After the war, one of those children came back to buy the school building with the intention of reopening it. The rise of Communism here in 'Czechoslovakia' prevented that from happening, but the school fell back to the Jewish community after the regime collapsed. They had only enough resources to restore one of their two buildings in town, however, so they chose to sell the school and instead restore the synagogue. This was done on one condition: the school must be used to serve others. For twelve years the building sat empty, as the businessman who bought it waited for the right renter--one who truly had a heart to serve others. So when the Holy Spirit led the pastor of a small, building-less church plant to call the owner of the building and ask him about it...You can imagine how the story ends!



Before we left Slovakia this morning, we asked to see the basement where the children had hidden. What words are there to describe what it's like to duck into the dark passage behind the church, guarded by a locked iron gate, and descend to the labyrinth of rooms below where so many lives were protected?

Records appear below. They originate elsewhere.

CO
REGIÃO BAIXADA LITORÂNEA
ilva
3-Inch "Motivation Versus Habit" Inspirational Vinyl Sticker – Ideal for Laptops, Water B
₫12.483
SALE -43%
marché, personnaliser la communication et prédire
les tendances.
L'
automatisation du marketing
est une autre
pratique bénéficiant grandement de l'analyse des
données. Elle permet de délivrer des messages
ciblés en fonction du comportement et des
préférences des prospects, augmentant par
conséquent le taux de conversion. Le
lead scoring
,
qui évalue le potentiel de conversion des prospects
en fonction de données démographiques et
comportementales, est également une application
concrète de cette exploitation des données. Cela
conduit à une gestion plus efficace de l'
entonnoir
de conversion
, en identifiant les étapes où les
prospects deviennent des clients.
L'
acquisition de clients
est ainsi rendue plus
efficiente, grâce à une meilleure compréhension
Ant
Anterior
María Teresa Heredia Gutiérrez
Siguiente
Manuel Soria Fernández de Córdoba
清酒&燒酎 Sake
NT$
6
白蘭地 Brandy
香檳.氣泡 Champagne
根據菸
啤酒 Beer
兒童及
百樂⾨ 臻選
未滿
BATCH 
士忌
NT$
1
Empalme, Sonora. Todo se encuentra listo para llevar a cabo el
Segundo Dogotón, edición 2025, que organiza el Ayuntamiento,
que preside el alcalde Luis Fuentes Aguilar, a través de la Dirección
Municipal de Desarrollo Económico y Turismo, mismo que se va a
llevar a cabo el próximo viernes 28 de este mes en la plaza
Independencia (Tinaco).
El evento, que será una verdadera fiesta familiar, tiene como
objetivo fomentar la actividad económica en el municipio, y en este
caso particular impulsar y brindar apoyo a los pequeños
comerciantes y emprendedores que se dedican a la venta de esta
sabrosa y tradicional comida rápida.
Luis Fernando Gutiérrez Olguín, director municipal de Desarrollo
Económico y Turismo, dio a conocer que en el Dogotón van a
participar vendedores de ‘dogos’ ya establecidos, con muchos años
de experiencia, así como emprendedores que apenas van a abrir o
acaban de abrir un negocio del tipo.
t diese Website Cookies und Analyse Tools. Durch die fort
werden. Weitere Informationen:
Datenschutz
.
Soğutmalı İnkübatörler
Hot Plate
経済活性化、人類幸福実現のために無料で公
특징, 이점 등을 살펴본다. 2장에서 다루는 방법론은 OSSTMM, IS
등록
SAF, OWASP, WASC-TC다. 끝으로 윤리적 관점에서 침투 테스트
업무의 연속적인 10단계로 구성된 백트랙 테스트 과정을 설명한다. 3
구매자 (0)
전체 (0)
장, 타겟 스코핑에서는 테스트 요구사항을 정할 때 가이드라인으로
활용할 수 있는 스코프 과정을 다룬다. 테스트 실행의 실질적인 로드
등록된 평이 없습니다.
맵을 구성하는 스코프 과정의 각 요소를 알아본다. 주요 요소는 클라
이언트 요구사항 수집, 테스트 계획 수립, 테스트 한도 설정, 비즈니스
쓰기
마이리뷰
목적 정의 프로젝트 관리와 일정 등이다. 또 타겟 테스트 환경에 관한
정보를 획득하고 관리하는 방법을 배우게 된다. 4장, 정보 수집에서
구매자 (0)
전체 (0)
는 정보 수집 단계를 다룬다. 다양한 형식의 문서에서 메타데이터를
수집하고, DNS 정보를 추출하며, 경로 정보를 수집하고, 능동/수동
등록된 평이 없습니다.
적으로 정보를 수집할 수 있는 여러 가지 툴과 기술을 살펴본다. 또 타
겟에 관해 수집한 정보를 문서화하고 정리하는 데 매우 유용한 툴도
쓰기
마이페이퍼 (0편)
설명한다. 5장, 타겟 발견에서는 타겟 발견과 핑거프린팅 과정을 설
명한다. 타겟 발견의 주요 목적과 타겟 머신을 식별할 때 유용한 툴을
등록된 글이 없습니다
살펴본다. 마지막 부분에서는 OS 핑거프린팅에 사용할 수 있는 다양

Standing there in the musty concrete corridors, wandering among the cobwebs back-lit by barred windows, gazing at the sections of brick exposed in the peeling walls, one finds very little to say or even to think. Here, the well from which the hiding drew water. And there, the closet-like cove which almost certainly served as a restroom.





And over it all, what our team leader described as an "air of reverence," a place filled with a history of service to God's people.

It just occurred to me now, however, that God has enabled me to be part of that happy ending. Here we had been all week, serving others in the building which God has used to save His children for almost a century of history! How incredible is the fact that He has created us each to play a role in His master story, to step onto the stage of history and join with Him in the writing of a new chapter.